• Task to complete
Answer these questions using the radio station history below:
1. Where were the studios moved in 1953?
2. To what format did the station change in 1975?
3. Who acquired KEND in 1982?

• Provided passage
********

The studios used to be at 1803–1805 Broadway between downtown Lubbock and Texas Tech University, but were relocated in 1953 when consolidated into the new KCBD-TV facilities at 5600 Avenue A. In 1971, KCBD radio was spun off to Lew Dee and 20 local businessmen. Call letters changed to KEND. The format had been adult middle of the road. Lew Dee changed the format to a more contemporary "The Living End" as KEND (The End of the Dial).

The station was sold to the Ackers, an Abilene, family, who owned KENM in Portales and Clovis, New Mexico, and were part owners, as well, of KRBC AM and KRBC-TV in Abilene. The format changed in 1975 to the NBC News and Information Service. In 1977, the station went country.

Terry Wynn acquired KEND in 1982. In 1988, KEND changed to KLLL. After a few more years, KLLL was sold to a local operator.

********

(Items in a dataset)
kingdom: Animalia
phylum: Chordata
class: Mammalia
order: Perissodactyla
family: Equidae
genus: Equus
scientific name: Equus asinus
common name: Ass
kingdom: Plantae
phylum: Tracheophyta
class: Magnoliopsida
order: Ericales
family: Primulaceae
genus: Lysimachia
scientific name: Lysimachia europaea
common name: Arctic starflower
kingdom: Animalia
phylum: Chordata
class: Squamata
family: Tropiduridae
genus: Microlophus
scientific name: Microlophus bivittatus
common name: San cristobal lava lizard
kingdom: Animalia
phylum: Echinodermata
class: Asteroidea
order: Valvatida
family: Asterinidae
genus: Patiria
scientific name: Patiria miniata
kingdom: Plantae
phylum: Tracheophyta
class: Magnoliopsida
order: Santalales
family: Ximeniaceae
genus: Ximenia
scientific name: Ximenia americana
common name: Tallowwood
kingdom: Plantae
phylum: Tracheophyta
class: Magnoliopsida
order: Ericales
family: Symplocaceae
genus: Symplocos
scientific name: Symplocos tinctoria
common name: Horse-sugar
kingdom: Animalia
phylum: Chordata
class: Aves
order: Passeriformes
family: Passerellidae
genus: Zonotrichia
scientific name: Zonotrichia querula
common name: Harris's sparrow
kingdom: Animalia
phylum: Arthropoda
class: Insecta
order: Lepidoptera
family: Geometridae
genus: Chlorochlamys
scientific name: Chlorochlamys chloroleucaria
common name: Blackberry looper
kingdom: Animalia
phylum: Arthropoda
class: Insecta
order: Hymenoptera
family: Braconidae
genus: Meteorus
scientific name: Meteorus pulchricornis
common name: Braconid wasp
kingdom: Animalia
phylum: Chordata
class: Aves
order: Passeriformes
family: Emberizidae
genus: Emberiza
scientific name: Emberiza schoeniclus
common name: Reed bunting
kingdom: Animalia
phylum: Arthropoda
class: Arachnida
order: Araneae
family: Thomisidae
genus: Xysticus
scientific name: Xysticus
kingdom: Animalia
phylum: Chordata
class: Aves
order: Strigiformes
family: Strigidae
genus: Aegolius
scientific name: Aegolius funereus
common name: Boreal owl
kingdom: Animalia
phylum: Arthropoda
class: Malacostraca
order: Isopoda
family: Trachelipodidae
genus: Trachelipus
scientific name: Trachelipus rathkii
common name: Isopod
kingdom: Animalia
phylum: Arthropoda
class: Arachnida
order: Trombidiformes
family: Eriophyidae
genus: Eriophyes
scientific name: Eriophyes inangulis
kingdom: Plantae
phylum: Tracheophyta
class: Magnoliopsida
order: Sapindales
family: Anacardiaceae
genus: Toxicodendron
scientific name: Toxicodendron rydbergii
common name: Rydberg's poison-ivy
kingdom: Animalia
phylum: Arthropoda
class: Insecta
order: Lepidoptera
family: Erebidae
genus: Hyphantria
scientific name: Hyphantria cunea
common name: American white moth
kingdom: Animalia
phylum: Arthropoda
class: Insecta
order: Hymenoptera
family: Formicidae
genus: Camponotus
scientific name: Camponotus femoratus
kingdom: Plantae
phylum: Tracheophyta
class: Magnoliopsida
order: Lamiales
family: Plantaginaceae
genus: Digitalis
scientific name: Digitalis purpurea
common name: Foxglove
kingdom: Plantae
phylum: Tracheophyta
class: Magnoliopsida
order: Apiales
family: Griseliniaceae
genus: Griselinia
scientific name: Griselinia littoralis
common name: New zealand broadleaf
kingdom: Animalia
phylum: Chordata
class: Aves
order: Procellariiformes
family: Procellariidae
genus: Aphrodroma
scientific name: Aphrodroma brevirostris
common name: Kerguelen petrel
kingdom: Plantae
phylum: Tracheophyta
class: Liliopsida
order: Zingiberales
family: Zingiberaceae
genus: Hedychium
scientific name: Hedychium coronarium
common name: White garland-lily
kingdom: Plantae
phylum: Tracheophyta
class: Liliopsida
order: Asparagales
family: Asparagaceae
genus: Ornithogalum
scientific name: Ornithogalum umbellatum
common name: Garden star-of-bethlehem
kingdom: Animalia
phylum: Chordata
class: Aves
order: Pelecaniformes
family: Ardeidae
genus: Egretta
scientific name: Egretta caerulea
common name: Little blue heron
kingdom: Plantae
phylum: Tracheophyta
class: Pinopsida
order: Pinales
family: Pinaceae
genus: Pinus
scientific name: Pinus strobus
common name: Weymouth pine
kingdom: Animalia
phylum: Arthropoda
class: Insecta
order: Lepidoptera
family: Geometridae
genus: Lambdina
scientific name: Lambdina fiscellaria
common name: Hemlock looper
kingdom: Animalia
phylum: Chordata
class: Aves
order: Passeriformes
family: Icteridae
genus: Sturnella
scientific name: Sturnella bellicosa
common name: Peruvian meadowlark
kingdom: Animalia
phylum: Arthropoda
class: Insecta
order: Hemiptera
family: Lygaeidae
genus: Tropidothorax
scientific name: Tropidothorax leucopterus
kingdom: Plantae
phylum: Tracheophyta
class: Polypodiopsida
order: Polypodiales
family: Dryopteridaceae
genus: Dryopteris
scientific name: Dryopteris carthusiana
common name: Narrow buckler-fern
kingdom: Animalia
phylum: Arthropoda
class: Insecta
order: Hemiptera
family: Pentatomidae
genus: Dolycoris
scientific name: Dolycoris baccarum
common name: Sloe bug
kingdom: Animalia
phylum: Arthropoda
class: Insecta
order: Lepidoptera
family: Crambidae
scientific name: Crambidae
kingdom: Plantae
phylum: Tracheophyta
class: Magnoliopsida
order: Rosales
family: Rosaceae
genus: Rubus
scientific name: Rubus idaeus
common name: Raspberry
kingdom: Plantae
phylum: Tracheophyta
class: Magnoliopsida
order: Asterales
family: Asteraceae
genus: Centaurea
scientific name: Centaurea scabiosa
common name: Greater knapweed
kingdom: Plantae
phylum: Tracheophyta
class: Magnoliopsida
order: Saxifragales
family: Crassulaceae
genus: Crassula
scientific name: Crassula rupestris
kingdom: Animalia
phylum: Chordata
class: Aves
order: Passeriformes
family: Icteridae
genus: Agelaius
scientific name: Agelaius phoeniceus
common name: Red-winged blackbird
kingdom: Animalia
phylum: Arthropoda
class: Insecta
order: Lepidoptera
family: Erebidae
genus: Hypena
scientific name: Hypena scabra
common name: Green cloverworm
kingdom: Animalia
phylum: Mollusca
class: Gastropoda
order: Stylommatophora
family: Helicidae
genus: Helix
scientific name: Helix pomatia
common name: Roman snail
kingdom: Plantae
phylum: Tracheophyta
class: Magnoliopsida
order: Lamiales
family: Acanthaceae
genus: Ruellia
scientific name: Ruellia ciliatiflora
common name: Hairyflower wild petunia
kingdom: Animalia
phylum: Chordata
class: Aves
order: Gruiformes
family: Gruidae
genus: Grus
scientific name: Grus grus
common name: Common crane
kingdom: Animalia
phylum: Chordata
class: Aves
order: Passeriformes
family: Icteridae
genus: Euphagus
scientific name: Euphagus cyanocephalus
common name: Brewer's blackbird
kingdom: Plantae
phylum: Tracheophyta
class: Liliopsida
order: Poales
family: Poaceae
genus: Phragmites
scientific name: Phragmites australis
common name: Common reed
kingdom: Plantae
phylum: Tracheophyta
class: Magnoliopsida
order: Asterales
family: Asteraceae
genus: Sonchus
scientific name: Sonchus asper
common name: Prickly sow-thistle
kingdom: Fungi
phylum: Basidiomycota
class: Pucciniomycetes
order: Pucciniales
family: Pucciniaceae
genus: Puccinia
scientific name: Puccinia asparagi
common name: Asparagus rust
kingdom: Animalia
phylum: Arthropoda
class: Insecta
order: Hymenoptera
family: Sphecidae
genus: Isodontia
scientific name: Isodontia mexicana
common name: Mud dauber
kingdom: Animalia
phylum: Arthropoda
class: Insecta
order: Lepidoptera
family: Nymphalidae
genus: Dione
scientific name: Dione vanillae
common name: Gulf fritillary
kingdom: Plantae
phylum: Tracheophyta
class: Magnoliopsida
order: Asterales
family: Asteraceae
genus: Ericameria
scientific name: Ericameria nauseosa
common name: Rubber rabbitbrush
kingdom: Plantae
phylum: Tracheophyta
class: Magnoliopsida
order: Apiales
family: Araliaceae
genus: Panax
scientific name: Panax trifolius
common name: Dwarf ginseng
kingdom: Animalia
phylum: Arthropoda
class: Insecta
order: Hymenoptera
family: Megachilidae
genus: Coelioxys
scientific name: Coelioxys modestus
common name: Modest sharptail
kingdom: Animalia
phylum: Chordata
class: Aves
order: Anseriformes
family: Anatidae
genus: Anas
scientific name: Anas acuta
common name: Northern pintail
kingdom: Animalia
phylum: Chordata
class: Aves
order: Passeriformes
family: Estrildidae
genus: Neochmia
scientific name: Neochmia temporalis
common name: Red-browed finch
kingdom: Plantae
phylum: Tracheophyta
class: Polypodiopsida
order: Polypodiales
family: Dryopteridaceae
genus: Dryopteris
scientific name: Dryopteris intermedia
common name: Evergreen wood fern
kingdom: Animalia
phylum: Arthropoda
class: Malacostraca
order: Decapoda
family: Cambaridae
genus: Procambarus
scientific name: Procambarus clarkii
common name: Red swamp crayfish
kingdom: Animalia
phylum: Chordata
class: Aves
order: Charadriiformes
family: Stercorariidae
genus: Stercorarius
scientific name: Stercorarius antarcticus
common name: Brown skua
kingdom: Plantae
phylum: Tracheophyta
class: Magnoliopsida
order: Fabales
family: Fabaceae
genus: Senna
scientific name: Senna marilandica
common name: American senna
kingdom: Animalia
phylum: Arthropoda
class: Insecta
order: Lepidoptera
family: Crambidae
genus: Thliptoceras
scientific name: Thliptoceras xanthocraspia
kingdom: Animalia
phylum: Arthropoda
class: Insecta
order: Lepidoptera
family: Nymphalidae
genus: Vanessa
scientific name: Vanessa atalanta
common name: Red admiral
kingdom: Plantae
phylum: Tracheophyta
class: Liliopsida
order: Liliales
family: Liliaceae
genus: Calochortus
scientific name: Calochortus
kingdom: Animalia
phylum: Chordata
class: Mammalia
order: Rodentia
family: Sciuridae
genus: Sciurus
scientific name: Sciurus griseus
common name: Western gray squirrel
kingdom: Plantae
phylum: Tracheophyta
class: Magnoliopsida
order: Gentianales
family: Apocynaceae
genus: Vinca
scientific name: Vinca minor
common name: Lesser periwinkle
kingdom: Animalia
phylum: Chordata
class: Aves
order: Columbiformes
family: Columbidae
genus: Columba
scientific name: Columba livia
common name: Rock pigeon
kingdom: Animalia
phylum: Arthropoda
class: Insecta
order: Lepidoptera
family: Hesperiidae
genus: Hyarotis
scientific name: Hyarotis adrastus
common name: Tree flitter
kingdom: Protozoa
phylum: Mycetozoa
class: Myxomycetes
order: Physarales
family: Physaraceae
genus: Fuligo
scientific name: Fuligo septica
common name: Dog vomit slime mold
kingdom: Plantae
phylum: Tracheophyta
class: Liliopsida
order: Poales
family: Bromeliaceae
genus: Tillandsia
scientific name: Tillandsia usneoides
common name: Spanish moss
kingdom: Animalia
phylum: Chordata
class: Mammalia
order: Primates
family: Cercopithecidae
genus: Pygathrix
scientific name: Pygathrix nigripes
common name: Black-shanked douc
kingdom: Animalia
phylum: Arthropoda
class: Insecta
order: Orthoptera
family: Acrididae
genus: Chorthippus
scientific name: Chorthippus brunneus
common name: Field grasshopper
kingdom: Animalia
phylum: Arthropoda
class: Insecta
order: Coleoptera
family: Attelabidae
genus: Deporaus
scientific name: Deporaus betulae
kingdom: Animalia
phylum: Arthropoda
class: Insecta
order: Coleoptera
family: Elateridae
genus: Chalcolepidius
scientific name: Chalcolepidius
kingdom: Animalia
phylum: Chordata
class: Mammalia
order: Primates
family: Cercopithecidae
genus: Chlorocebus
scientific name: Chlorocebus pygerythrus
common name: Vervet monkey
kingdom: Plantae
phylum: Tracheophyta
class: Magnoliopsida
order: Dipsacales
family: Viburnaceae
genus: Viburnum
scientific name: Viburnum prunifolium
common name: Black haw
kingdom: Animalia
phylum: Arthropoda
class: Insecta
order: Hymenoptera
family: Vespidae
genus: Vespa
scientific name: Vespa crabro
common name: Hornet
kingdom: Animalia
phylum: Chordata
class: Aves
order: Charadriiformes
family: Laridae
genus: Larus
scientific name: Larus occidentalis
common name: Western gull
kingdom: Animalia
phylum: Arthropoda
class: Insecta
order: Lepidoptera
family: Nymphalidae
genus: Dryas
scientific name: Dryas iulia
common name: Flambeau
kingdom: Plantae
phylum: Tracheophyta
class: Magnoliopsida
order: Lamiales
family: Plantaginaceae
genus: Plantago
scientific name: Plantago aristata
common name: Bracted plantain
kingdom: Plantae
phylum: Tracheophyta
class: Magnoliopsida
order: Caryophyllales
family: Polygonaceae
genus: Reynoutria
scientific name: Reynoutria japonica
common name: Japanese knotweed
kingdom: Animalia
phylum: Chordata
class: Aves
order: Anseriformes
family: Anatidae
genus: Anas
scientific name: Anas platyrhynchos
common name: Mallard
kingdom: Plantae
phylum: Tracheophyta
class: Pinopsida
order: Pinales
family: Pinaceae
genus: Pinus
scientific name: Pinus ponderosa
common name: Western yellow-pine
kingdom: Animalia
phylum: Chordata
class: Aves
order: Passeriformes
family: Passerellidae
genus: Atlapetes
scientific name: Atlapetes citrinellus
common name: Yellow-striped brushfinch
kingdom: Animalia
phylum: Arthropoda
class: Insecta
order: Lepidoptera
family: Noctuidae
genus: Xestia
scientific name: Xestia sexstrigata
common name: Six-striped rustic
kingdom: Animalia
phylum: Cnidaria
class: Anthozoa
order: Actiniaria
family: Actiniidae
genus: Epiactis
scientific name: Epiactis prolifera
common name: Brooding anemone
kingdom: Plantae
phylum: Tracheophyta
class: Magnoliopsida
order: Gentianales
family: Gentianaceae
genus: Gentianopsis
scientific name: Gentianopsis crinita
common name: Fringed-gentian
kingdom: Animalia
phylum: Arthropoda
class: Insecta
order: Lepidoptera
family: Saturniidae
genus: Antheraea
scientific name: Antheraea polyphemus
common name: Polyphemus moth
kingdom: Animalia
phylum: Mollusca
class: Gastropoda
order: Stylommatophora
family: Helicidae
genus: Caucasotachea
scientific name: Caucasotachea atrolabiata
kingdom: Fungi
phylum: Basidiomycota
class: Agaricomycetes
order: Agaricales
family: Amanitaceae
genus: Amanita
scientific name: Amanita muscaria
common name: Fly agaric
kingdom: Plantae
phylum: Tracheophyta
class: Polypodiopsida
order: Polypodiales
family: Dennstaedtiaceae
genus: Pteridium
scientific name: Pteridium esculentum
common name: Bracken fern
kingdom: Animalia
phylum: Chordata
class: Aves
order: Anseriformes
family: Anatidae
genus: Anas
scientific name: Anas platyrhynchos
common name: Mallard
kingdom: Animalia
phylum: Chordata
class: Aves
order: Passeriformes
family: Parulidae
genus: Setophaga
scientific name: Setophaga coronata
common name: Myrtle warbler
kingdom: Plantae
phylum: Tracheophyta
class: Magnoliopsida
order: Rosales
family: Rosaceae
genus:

********

• Your solution
1. 5600 Avenue A, the new KCBD-TV facilities
2. The NBC News and Information Service
3. Terry Wynn